Problem dotyczy tegorocznej edycji Budżetu Obywatelskiego, którą zorganizowano po tym, jak prawnicy wojewody śląskiego zwrócili uwagę, że Racibórz nie ma oficjalnych dzielnic. Dlatego urząd nie może dzielić budżetu między tzw. strefy, jak w pierwszych edycjach Budżetu. Wiosną rozmawiano o tym w komisjach i padały propozycje, by wyodrębnić w budżecie miasta pulę pieniędzy tylko dla dzielnic.
Na październikowych obradach rady miasta do tematu wróciła Anna Szukalska. Spytała wiceprezydenta Dawida Wacławczyka czy w magistracie podjęto jakieś działania, aby dzielnice ościenne – Miedonia, Markowice, Ocice, Brzezie, Stara Wieś, Sudół i Studzienna mogły starać się o środki z Budżetu Obywatelskiego.
– To sprawa z kwietnia, a mamy październik. Jak będzie z Budżetem Obywatelskim 2022 jeśli chodzi o dzielnice? – spytała na sesji.
Pierwszy zastępca Dariusza Polowego odparł, że zgodnie z obowiązującą uchwałą rady miasta do takich rozwiązań nie dojdzie.
Szukalska dopytała czy ta odpowiedź jest poparta jakimś rozeznaniem sprawy przez urzędników. Dawid Wacławczyk uśmiechnął się i odparł, że nie wie nic na ten temat.
Już nigdy go nie będzie?
Szefowa „Niezależnych” zauważyła, że stanowisko nadzoru prawnego wojewody można było zaskarżyć do sądu administracyjnego. – Proszę w takim razie powiedzieć, że już nigdy nie będzie takiego budżetu dla dzielnic – zażądała od Wacławczyka. I dodała, że to nie jest informacja dla Szukalskiej, tylko dla mieszkańców.
Wacławczyk w swej obronie zauważył, że prezydenci i urzędnicy stanowią pion wykonawczy dla tego, co uchwala rada miasta. Jedyny sposób dla projektów dzielnicowych to rywalizacja z tymi ogólnomiejskimi.
– Dyskusja odbyła się w kwietniu. Wiemy, że wszyscy tego chcą, ale nie można – skwitował zastępca prezydenta.

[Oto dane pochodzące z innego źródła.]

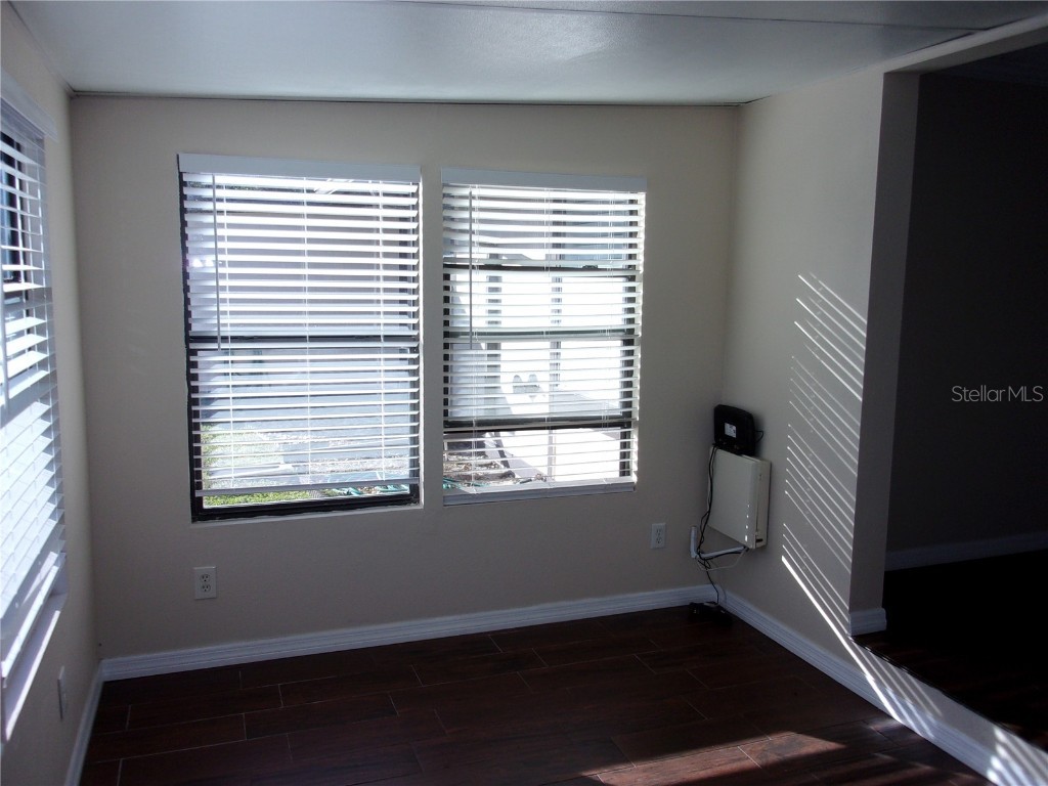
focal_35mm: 28
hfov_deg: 63.4
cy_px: 393
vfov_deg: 49.7
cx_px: 524
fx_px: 848
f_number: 3.9
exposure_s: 1/240
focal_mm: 5.1
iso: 80
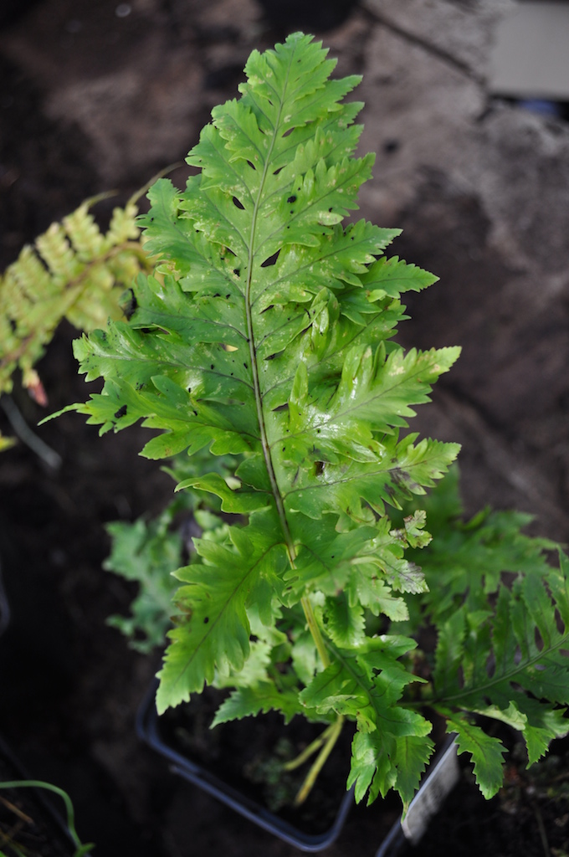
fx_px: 927
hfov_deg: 34.1
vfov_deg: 49.6
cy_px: 428
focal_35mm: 39
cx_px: 284
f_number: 4.5
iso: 400
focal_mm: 26
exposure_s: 1/80
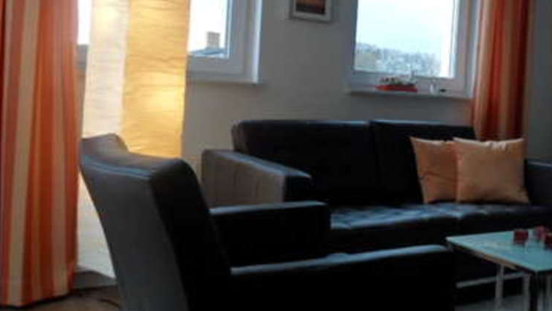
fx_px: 615
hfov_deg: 45.9
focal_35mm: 42
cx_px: 440
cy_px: 120
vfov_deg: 28.3
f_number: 3.2
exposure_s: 1/45
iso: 100
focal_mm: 3.9
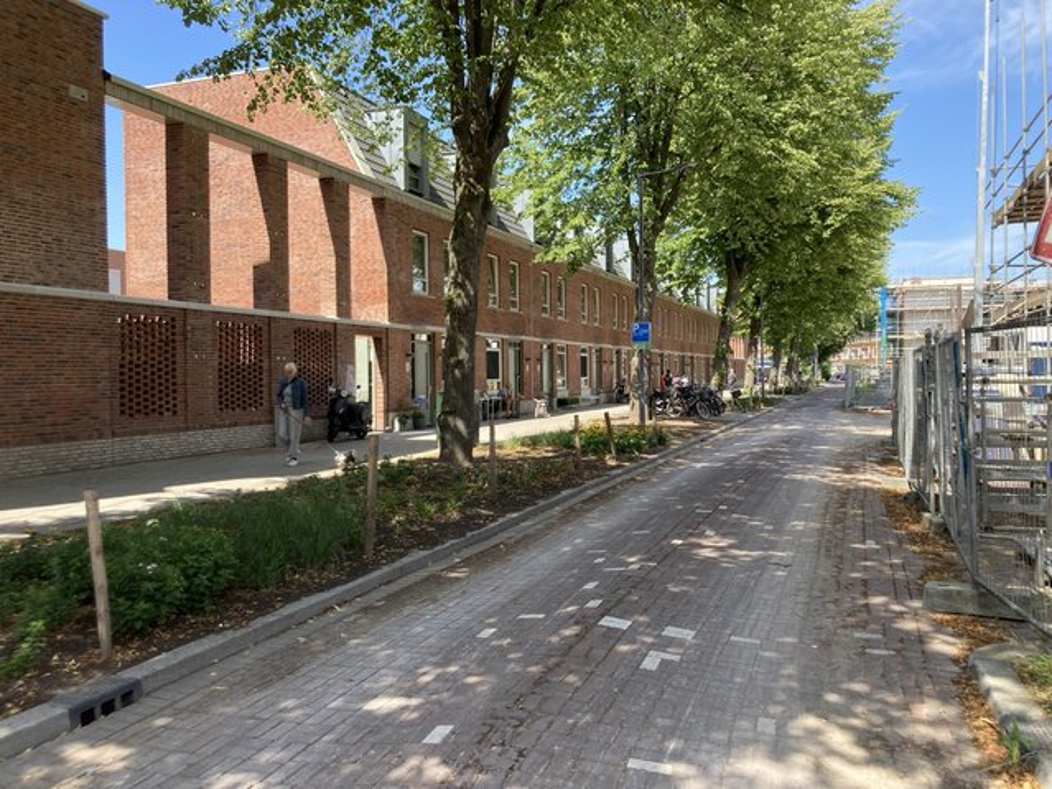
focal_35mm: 28
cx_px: 526
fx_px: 851
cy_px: 394
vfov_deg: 49.7
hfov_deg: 63.5
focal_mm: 3.99
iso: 20
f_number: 1.8
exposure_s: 1/357
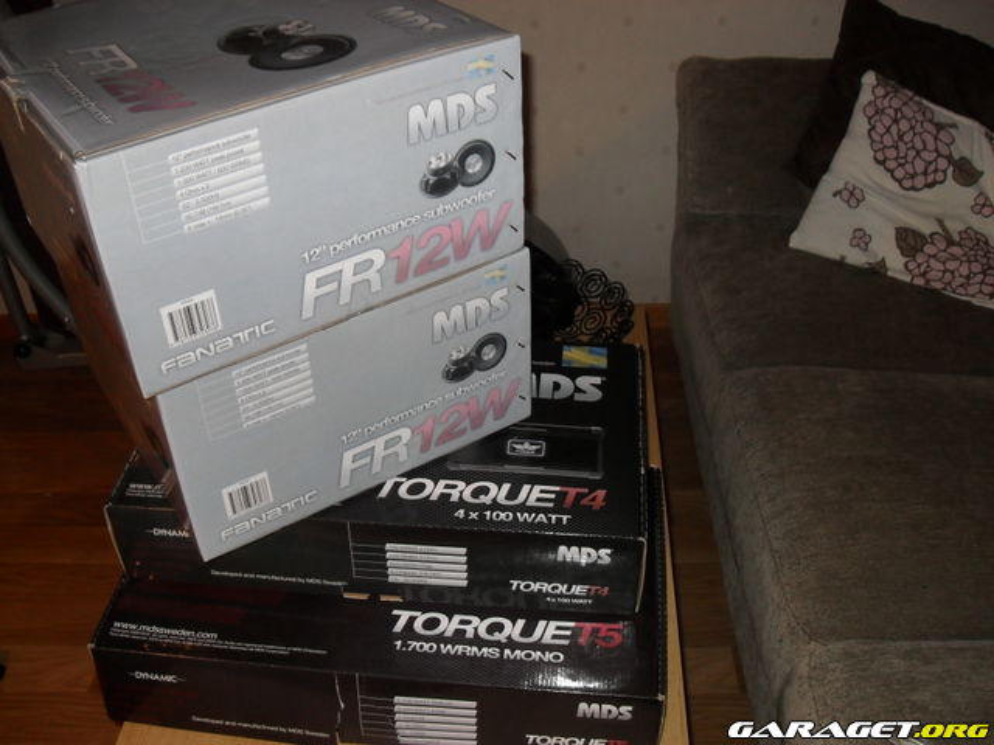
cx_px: 497
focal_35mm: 35
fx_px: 1005
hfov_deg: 52.6
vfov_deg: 40.7
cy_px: 372
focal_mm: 6.2
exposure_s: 1/45
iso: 200
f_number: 2.8
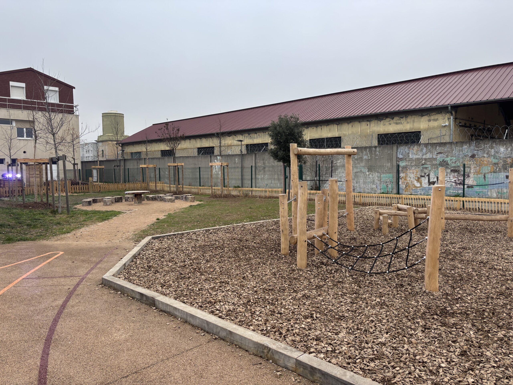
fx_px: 385
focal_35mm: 26
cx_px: 256
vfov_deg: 53.1
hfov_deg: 67.3
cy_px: 192
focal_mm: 5.96
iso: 64
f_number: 1.6
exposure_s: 1/120
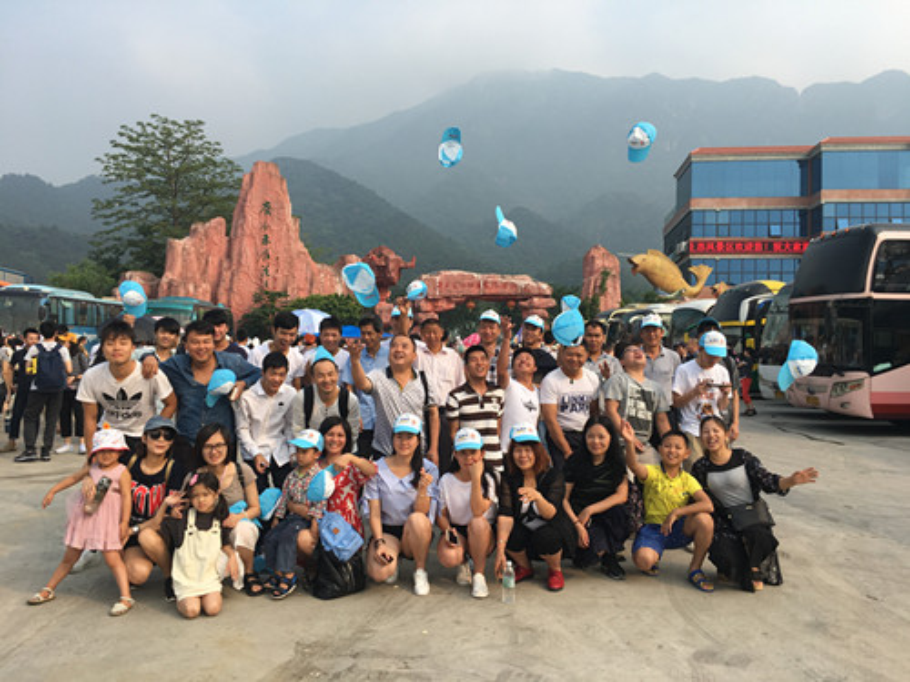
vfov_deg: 48.2
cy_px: 341
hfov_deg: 61.7
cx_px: 455
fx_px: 762
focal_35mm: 29
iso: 25
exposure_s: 1/1115
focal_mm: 4.15
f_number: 2.2
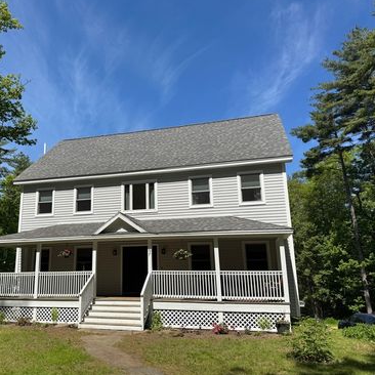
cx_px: 140
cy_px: 187
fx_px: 355
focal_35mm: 29
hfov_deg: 55.0
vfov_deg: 55.6
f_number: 1.78
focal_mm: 6.76
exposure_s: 1/6410
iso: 80
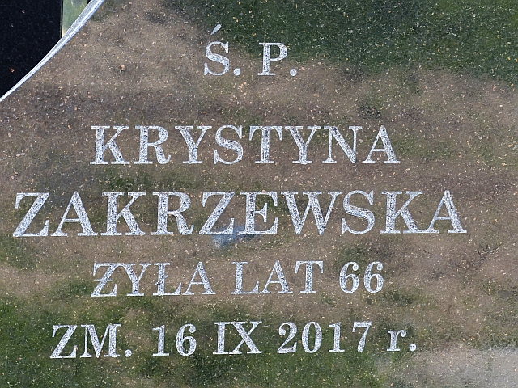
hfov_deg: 8.7
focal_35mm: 228
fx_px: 3412
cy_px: 194
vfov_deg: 6.5
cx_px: 259
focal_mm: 41.1
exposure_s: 1/125
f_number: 4
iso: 100
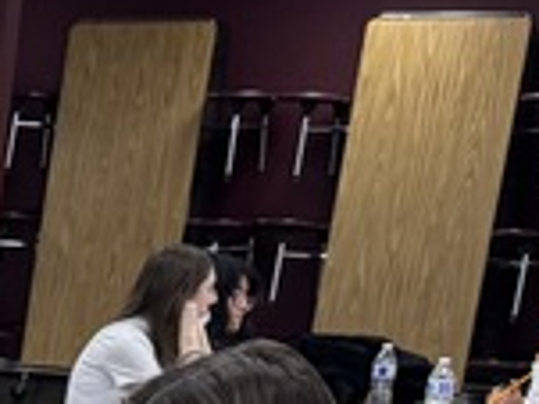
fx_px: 2536
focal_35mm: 163
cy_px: 869
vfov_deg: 8.5
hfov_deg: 9.9
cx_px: -949
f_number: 1.78
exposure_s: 1/121
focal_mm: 6.76
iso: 160
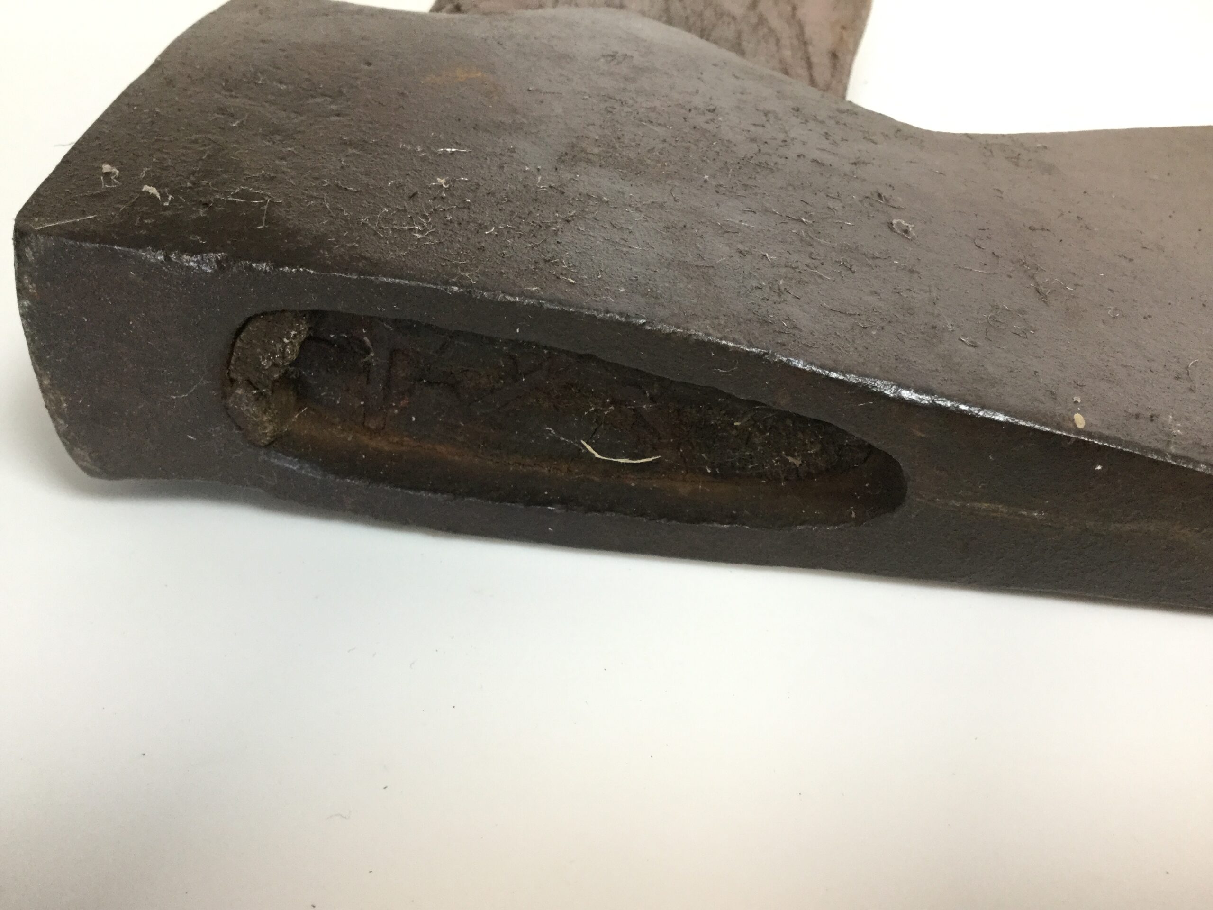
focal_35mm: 31
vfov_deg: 45.4
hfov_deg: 58.4
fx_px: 1086
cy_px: 455
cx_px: 606
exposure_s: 1/33
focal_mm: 3.3
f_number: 2.4
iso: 125
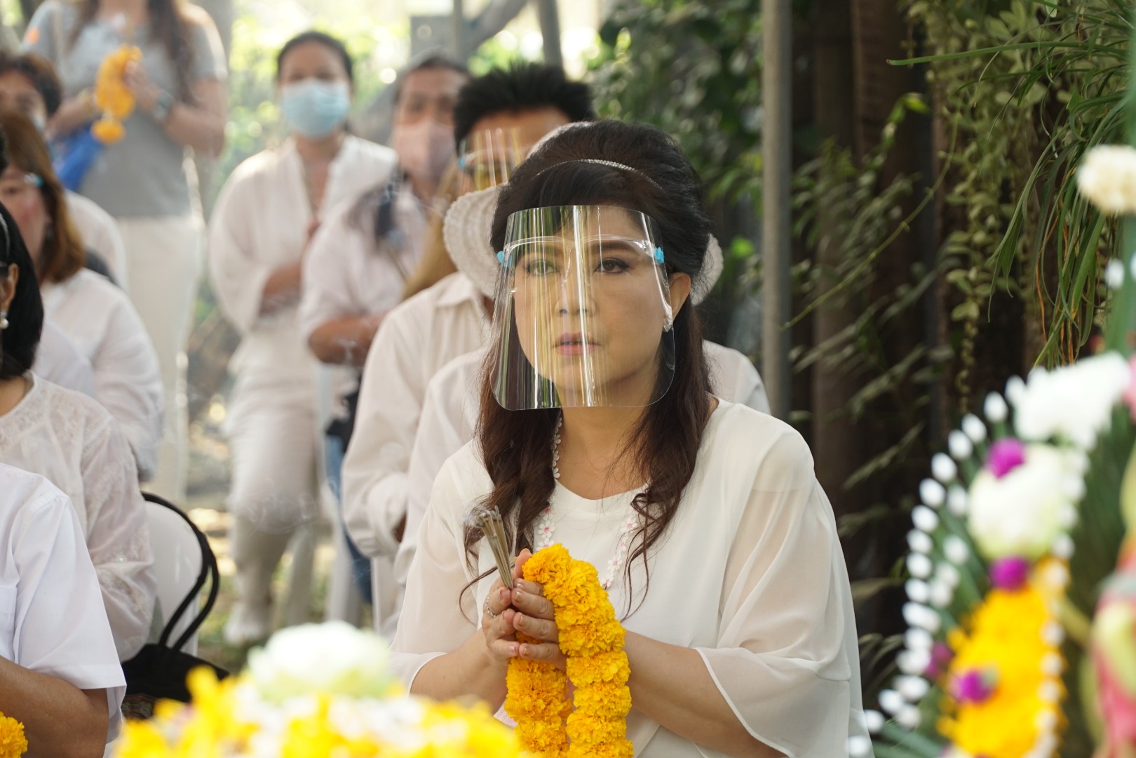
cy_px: 379
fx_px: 4496
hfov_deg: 14.4
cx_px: 568
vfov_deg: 9.6
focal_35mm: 142
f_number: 4
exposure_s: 1/160
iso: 400
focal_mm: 95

Radni nie przygotują wszystkich uchwał
Szukalskiej nie spodobały się wyjaśnienia Wacławczyka. – Ja oczekuję, że kiedy panu płacą za 8 godzin pracy, to pan się tym zajmie. Przecież radni nie przygotują wszystkich uchwał – rzuciła w stronę „wice”.
Między spierające się strony wtrącił się na chwilę radny Michał Kuliga. Przypomniał, że co roku pracownicy wydziału rozwoju gromadzą wnioski z przeprowadzonego głosowania. – Trzeba się zebrać i porozmawiać o tym – zaproponował. Pisaliśmy już, że Kuliga chce podwyższenia puli Budżetu Obywatelskiego do 2 mln zł na rok i wprowadzania do miejskiego budżetu także przegranych projektów, ale tych mających wysokie poparcie.
Dawid Wacławczyk przystał na tę propozycję. Zapowiedział, że wspólnie z Iwoną Bojczuk odpowiedzialną w urzędzie za Budżet Obywatelski zorganizuje takie spotkanie. Zauważył, że można także uchwalić miejskie rozwiązania dla nowej edycji będące w sprzeczności z nakazami nadzoru prawnego i spierać się z wojewodą w sądzie.